Recently I have had the opportunity frequent some new establishments in the area. At every stop it seemed that FIREBALL whiskey was all the rage. So what do I do? Put it in a cupcake of course! The spicy cinnamon combined with the double chocolate decadent frosting is a real winner. Enjoy!
1 box white cake mix
1 tsp vanilla extract
1 tsp cinnamon
1 cup Fireball whiskey
Red Food Coloring (optional) until color is to your liking
Preheat oven to 325 if using dark pans or 350 if using glass. I suggest using paper liners in your cupcake tins. Prepare and bake white cake mix as directed on box except substitute the 1 cup of Fireball listed above for the water asked for on the box. Mix in remaining ingredients listed above..
3 sticks butter at room temperature
5 cups powdered sugar
1 cup cocoa
1 tsp vanilla
1 tsp Fireball whiskey
1 tsp chocolate extract
Add milk to desired consistency (about 1/3 cup)
Depending on how sweet or chocolaty you like it, adjust the powdered sugar and cocoa amounts accordingly.
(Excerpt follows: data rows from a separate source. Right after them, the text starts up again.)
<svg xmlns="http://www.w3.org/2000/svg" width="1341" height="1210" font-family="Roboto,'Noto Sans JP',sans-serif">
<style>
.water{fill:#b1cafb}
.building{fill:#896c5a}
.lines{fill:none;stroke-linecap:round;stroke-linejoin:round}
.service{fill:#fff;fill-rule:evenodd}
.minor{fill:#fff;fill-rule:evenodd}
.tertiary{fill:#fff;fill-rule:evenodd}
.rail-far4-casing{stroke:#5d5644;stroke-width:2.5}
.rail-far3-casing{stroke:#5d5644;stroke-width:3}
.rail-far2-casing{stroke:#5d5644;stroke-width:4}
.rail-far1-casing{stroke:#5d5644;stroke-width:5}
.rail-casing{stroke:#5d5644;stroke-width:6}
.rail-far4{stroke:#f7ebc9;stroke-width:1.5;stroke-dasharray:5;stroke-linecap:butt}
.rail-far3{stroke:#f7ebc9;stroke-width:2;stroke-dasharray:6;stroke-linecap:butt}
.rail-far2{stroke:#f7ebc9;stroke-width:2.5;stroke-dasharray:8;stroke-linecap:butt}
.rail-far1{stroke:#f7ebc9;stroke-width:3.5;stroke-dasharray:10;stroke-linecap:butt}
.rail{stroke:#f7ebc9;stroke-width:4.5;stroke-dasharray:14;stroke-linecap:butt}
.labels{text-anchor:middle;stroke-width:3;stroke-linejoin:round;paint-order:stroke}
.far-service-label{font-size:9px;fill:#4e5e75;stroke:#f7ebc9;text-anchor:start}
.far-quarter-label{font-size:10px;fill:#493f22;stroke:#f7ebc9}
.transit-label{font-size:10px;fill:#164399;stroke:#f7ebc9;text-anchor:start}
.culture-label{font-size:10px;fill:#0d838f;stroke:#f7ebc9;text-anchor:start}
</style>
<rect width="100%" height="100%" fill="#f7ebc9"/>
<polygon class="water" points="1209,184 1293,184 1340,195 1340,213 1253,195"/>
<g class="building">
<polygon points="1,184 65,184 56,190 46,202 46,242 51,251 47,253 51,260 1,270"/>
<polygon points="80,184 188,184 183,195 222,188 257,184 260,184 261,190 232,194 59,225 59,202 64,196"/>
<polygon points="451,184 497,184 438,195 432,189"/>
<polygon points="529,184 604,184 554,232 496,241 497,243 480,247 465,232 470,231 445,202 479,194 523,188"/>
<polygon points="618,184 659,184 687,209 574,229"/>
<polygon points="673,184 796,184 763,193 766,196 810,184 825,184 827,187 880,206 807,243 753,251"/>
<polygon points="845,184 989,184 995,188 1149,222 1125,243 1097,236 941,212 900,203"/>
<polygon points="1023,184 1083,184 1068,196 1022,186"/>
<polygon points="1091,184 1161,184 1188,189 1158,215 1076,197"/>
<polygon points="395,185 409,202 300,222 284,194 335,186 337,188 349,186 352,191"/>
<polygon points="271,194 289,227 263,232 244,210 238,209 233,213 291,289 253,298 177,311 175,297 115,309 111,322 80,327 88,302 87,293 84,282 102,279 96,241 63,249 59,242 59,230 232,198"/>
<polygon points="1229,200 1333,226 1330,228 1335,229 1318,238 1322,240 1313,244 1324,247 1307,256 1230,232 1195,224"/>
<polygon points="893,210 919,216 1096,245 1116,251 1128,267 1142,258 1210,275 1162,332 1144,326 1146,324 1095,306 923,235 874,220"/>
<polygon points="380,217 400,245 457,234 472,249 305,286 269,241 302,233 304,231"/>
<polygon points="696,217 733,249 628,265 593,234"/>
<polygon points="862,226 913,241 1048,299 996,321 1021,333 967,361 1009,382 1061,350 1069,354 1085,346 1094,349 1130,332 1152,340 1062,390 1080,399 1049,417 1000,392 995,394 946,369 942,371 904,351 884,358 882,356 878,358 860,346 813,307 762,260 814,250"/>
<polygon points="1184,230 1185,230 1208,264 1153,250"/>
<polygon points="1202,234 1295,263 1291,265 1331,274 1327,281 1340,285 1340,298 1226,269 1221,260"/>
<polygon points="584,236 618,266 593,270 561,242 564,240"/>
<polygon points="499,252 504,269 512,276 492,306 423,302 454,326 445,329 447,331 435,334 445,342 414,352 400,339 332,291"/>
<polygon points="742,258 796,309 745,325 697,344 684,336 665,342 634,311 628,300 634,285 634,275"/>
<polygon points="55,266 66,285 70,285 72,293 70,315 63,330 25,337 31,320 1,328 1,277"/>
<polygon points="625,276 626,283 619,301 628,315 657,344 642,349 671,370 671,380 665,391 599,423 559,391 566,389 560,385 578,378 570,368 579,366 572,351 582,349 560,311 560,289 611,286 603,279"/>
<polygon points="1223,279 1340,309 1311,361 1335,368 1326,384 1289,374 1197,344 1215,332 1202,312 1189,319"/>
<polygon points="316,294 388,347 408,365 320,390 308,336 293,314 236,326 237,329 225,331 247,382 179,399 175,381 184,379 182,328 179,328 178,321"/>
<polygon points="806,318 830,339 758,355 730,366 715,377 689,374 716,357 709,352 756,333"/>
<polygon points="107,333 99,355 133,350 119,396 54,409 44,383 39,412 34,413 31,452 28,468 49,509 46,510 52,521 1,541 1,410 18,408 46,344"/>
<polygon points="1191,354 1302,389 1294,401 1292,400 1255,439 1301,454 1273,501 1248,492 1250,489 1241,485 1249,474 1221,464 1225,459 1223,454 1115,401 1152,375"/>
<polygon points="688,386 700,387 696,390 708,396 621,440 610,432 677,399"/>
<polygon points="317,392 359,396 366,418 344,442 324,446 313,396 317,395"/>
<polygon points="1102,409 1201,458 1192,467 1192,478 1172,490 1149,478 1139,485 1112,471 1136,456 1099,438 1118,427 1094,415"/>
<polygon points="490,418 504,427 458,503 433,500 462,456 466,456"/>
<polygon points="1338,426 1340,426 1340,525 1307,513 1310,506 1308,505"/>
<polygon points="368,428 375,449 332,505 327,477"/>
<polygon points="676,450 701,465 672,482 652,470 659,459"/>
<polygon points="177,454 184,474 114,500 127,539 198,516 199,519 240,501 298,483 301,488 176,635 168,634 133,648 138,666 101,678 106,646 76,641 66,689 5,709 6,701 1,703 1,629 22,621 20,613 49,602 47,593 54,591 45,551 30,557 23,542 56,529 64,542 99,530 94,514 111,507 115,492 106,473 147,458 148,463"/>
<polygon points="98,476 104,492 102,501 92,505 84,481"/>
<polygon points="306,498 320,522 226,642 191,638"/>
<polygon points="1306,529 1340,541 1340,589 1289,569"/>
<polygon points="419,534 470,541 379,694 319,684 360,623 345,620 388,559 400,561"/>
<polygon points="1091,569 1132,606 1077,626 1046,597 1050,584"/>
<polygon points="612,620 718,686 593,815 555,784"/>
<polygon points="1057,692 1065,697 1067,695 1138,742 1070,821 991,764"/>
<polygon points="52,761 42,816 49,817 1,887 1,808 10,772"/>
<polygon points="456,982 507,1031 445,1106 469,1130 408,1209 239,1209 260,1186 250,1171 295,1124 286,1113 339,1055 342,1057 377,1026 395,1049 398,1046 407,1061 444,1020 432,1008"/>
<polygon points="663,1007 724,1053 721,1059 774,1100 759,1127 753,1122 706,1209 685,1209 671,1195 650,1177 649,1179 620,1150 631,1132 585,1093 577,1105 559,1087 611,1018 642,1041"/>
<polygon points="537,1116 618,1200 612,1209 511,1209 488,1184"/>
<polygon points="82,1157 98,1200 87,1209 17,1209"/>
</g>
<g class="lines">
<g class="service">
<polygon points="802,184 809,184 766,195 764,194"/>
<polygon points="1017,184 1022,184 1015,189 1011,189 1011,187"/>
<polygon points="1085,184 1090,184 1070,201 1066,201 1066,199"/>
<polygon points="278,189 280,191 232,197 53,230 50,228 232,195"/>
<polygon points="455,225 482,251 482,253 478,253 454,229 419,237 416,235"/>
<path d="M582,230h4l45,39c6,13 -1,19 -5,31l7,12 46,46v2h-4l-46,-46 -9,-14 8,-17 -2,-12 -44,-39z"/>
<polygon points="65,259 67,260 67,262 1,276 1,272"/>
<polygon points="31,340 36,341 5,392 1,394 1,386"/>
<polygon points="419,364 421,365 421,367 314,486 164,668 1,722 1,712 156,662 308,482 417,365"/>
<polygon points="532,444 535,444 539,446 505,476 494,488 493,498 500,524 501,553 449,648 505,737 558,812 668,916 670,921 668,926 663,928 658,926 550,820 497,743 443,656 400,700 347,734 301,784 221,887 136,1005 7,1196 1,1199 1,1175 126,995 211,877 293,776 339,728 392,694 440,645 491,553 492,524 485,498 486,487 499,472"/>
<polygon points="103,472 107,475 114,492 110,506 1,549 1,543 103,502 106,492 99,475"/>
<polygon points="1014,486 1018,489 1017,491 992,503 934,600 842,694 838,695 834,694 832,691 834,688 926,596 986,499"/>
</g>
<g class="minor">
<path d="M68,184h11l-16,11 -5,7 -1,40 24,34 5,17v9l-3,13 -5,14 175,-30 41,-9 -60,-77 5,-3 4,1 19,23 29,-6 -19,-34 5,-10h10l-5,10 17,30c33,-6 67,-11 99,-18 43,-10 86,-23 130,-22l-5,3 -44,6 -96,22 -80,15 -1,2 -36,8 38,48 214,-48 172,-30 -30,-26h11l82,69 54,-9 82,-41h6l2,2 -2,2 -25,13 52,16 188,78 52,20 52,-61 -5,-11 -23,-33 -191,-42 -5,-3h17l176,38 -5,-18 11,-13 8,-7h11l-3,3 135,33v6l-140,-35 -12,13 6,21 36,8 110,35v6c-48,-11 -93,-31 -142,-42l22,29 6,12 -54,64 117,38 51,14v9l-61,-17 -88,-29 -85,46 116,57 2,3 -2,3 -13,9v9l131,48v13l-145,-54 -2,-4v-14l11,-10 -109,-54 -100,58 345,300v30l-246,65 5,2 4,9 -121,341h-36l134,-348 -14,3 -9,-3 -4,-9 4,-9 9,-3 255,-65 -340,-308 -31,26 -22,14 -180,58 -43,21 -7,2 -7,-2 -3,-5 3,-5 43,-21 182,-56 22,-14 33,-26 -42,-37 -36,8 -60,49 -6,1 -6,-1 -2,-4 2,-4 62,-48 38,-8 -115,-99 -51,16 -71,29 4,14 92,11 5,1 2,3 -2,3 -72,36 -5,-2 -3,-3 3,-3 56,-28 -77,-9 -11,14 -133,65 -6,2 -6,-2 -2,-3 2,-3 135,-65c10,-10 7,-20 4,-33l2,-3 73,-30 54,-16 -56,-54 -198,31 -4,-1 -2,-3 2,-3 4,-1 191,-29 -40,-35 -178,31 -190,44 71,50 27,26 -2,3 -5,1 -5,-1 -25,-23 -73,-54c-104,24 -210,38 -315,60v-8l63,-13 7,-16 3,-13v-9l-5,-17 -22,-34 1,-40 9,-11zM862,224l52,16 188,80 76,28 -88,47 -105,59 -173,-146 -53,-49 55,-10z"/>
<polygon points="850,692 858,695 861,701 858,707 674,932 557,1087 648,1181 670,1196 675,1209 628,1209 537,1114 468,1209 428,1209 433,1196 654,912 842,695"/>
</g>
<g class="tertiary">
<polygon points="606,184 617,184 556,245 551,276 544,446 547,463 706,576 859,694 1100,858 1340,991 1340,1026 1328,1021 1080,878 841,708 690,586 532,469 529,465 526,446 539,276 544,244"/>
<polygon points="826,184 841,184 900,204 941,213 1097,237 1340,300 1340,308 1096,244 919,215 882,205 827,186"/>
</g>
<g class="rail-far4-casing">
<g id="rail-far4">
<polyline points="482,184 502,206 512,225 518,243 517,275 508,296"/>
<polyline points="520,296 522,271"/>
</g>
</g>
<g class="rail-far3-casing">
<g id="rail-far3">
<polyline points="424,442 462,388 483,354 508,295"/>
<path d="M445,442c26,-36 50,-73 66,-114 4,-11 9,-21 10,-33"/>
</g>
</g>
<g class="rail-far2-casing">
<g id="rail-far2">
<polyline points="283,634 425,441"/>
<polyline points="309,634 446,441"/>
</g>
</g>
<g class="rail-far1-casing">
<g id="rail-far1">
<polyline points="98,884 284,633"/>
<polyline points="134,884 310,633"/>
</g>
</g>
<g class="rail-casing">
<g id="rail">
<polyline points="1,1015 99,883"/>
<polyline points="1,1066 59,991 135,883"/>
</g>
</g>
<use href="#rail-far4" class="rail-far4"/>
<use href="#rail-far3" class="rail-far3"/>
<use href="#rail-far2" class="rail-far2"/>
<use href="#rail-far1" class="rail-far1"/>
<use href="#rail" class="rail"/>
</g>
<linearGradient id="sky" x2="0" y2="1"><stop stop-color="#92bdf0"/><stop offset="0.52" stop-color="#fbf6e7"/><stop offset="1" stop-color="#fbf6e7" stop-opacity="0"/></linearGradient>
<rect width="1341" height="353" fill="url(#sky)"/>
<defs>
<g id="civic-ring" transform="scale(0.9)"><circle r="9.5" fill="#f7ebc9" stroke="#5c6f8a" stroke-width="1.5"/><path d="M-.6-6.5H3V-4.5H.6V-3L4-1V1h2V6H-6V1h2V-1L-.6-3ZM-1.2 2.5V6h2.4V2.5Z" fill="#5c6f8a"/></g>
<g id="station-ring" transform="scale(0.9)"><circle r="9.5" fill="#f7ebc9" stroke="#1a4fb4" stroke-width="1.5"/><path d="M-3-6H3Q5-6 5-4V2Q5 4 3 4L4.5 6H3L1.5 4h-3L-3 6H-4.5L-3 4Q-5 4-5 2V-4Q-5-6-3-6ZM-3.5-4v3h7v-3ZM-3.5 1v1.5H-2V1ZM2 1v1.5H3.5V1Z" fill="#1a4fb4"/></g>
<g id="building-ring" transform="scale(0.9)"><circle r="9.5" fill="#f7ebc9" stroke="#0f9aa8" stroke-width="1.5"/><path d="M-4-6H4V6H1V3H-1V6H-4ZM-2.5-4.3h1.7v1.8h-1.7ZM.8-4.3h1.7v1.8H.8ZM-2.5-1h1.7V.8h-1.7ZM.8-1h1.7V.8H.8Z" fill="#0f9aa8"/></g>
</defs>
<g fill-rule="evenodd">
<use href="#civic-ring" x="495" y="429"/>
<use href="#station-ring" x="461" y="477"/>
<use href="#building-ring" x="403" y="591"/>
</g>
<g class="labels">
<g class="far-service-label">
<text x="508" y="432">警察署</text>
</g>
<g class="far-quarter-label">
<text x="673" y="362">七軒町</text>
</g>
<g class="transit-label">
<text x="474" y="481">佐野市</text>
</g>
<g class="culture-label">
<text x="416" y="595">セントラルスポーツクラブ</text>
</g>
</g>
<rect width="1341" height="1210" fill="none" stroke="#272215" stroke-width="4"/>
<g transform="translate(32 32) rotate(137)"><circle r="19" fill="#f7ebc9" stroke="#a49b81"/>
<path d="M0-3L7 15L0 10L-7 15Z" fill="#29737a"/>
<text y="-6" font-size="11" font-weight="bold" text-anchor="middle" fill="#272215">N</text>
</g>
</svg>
Cream butter. Add vanilla and chocolate extracts. Slowly mix in powdered sugar and cocoa. Add milk to desired consistency.
One cup of milk or dark chocolate chips, 1/4 cup of milk or heavy cream. I microwaved these together in a bowl and mixed every 20 seconds until smooth and silky.
After cupcakes have cooled, frost and drizzle with ganache.